Dannielle Ghezzi1, Khoa Lam1, Wendy Waters2, Sarah Smith2, Enzo Ranieri1, Dr Michael Metz1, Dr Janice Fletcher1, Peter Sharp3
1 Antenatal Screening Laboratory , Department of Biochemical Genetics, Directorate of Genetics & Molecular Pathology, SA Pathology, Women’s and Children’s Hospital, Adelaide, South Australia 5006, Australia
2 Department of Cytogenetics, Directorate of Genetics & Molecular Pathology, SA Pathology, Women’s and Children’s Hospital, Adelaide, South Australia 5006, Australia
3 Metabolic Laboratory, Department of Biochemical Genetics, Directorate of Genetics & Molecular Pathology, SA Pathology, Women’s and Children’s Hospital, Adelaide, South Australia 5006, Australia
The South Australian Maternal Serum Antenatal Screening (SAMSAS) laboratory provides antenatal screening to the women of South Australia, Tasmania and Northern Territory. In combination with the Nuchal Translucency (NT) scan provided between 11 weeks + 2 days (11w2d) to 14 weeks, SAMSAS tests maternal serum for biochemical markers and generates a risk of aneuploidy and/or open neural tube defects using a SAMSAS developed ‘triple test’ algorithm.
Non-invasive Prenatal testing (NIPT) is becoming the preferred screening test for common aneuploidies in place of the biochemical ‘triple test’ screen. We present a case of a microdeletion that was identified through the biochemical testing method, which currently is undetectable by commercial aneuploidy NIPT.

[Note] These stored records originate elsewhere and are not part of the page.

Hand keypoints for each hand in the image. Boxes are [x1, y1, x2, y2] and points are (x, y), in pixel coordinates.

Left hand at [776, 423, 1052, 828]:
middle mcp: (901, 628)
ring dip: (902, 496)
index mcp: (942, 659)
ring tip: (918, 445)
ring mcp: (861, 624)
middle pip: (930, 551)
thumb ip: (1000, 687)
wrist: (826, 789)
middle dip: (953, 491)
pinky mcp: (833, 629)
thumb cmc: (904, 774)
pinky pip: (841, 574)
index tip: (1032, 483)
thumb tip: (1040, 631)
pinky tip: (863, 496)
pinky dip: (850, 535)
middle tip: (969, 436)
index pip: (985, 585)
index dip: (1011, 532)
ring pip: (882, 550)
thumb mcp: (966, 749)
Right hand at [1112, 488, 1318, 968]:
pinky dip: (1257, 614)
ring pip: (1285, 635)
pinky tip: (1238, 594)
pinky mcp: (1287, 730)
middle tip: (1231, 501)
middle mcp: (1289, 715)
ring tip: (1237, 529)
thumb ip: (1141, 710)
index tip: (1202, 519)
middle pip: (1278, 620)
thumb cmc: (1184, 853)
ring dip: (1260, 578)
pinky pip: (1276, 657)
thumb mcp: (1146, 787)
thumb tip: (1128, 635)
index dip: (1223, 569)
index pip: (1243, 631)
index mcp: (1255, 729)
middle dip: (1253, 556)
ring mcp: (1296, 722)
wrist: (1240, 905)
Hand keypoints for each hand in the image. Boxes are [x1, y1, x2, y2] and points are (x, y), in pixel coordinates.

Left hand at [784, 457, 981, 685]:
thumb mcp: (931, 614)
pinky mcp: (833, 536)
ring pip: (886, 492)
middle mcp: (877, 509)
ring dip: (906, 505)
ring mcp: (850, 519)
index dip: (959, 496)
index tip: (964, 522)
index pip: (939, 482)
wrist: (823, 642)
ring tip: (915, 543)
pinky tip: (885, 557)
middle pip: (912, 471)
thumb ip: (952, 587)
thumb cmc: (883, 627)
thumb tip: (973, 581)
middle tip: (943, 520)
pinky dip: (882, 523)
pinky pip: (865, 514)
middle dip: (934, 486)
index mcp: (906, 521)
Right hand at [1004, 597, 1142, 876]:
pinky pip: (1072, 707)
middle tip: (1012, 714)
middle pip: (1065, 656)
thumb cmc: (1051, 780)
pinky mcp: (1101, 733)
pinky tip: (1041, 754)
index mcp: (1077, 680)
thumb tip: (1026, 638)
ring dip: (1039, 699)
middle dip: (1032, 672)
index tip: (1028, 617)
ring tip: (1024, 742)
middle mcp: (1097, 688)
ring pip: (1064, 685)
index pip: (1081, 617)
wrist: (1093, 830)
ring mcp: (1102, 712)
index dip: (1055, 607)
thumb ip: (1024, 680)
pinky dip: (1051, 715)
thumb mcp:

Unconjugated Estriol (uE3) is a marker used in the second trimester biochemical screen. A patient aged 19 years (G1P0), showed undetectable serum levels of uE3 at 14w1d, 15w2d and 17w0d of gestation. The levels of uE3 were persistently undetectable by the Siemens Immulite2000 Immunoassay platform (LLD< 0.24nmol/L). The requested repeat analysis confirmed the low uE3 levels where metabolic studies for the exclusion of Smith-Lemli-Opitz (SLO) Syndrome were performed. SLO was exclude by testing on amniotic fluid revealing low levels of the 7-dehydrocholesterol, the precursor of cholesterol in the steroid biosynthesis pathway.
The patient was also referred for cytogenetic testing by prenatal microarray with particular concern for X-linked Ichthyosis. The microarray that was performed on amniocytes identified a male fetus with a 1.6Mb interstitial microdeletion at Xp22.31. This involved the STS gene which codes for the Steroid Sulfatase enzyme (EC 3.1.6.2); an important step in the biosynthesis of UE3 and a diagnosis of X-linked Ichthyosis was made. The mother was referred for FISH testing and was found to be a carrier of this deletion which could potentially affect future pregnancies.
This highlights the importance of a biochemical screen of maternal serum and the collaboration between testing laboratories to provide additional clinical information on a pregnancy.
Biography
The South Australian Maternal Serum Antenatal Screening (SAMSAS) laboratory provides antenatal screening to the women of South Australia, Tasmania and Northern Territory. In combination with the Nuchal Translucency (NT) scan provided between 11 weeks + 2 days (11w2d) to 14 weeks, SAMSAS tests maternal serum for biochemical markers and generates a risk of aneuploidy and/or open neural tube defects using a SAMSAS developed ‘triple test’ algorithm.